Tuesday, July 10, 2012

Accepting Compliments with Borderline Personality Disorder

A bit of a light topic today because I’m still really ill.

Why can’t people with Borderline Personality Disorder accept compliments?

In short? To truly accept a compliment you have to believe it yourself. Often people with BPD don’t have a high enough self-esteem to believe what they’re being told.

Sometimes I’m incapable of believing what people are saying to me, because I’ve been told the opposite for so damn long. When you’ve been told something over and over, for years, maybe most of your life, and you finally hear something different, it just doesn’t register as making sense because it’s so foreign. How do you internalize something that is the opposite of what has been beaten into your head? If you’ve been told your left hand is your right hand your entire life, and someone finally points out that your right hand is in fact, the right hand, somewhere in the back of your mind you’ll still have an initial thought of it being your left. Even if you can recover and tell yourself that it’s not after that initial thought, the knowledge of that pre-programming is still there. Have you ever tried to correct a bad habit? It’s not easy.

Especially if you’ve been told these things by someone you love and care about.

Growing up I was constantly told that what I could do could be better, so now it’s incredibly difficult for me to believe anything I do is good enough. No matter how hard I pushed myself it could always be better. To an extent I think this is something that is actually true. It is technically possible to always improve. But hearing that as a child all the time, it’s hard.

Other times I was told, “sure things are good now until they get bored with you.” Who tells their kid that?  It’s impossible for me to just sit and relax because I’m afraid if I’m not always entertaining or being the perfect hostess then there won’t be a need for me. I love, love, love just cuddling up on the couch and watching a movie, but in my mind I’m still stressed out that who I’m with is going to bored or that I’m not doing enough to make them happy.

How do you believe someone when all you’ve ever heard is the opposite?

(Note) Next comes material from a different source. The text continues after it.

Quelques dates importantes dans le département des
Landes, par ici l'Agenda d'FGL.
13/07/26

Often there’s a lot of mistrust in people with Borderline Personality Disorder as well. Living with Evil-Ex (and many other exes), he would talk up an amazing story of why I should let myself open up and disclose something that I normally wouldn’t talk about. I would break down, open up. He would hug me, kiss me, tell me that my revelation made me seem more human and that it meant a lot to him… and then when it was to his advantage he’d use it against me to humiliate me. When you’ve been manipulated and lied to so much, for so long, it’s really difficult to quiet that nagging voice in the back of your head that is perpetually on guard against further deception. Is this person telling me that my outfit is pretty because they actually think it’s pretty, or are they trying to lull me into believing it so that I’ll wear it out and they can make fun of it once I’m out and it’s too late to do anything about it?

Or are they just telling you what you want to hear so they can use you for their own purposes? The One would tell me he loved me. No matter how many times he cheated on me, the reason he kept coming back was because I was the one he couldn’t get out of his mind…. To sleep with. He knew I loved him, and he would tell me anything he felt he needed to in order to get me back into his bed. It wasn’t until our relationship had persisted for years like this that I had the truth confirmed for me. Evil-Ex used me for my money. Anytime I would suggest going in a direction that affected our/his financial state, he would turn the charm up to high and convince me otherwise.

When you’ve learned that other people are out for themselves, and don’t have your best interest in mind; when you’ve learned that others will actually hurt you to get what they want, it’s hard to believe that someone could simply appreciate you for you.

Being Borderline, being more sensitive than is normal, being hypersensitive even, these things create an intense internalization of mistrust.

It’s not that I don’t want to believe the things people tell me. It’s not that I don’t want to take genuine compliments. Those genuine sentiments are just competing against a lot of hard experience and abuse.
That doesn’t mean I can’t take a compliment at all though. I believe pretty much anything xRoommate tells me. I believe her genuine compliments because she’s a genuine person. She doesn’t compliment unnecessarily. If something isn’t flattering she doesn’t bullshit, while still being tactful and sensitive with the truth. In short, our relationship developed slowly, over time, and her word is consistent with who she is and what she means. She’s consistent and she means what she says. That’s something you find out over time. I think the key is to take that time and develop trust in a genuine relationship. I also know she doesn’t want anything from me other than friendship. She’s never tried to take advantage of me or our relationship for her own gain. We’ve often helped each other, but she’s never used me. I’m very sensitive to things like that.

If someone has ever given me real reason not to trust them, it will color what they say in the future. It’s as simple as that.

Give it time. If your relationship is new, give them time to understand that you mean what you say. And be consistent. If you’re not, they’ll pick up on that very easily, and it’s likely that what you say will always be called into question. So be honest, be genuine, and be patient, and the Borderline in your life will hopefully see that the compliments you deliver are what they are.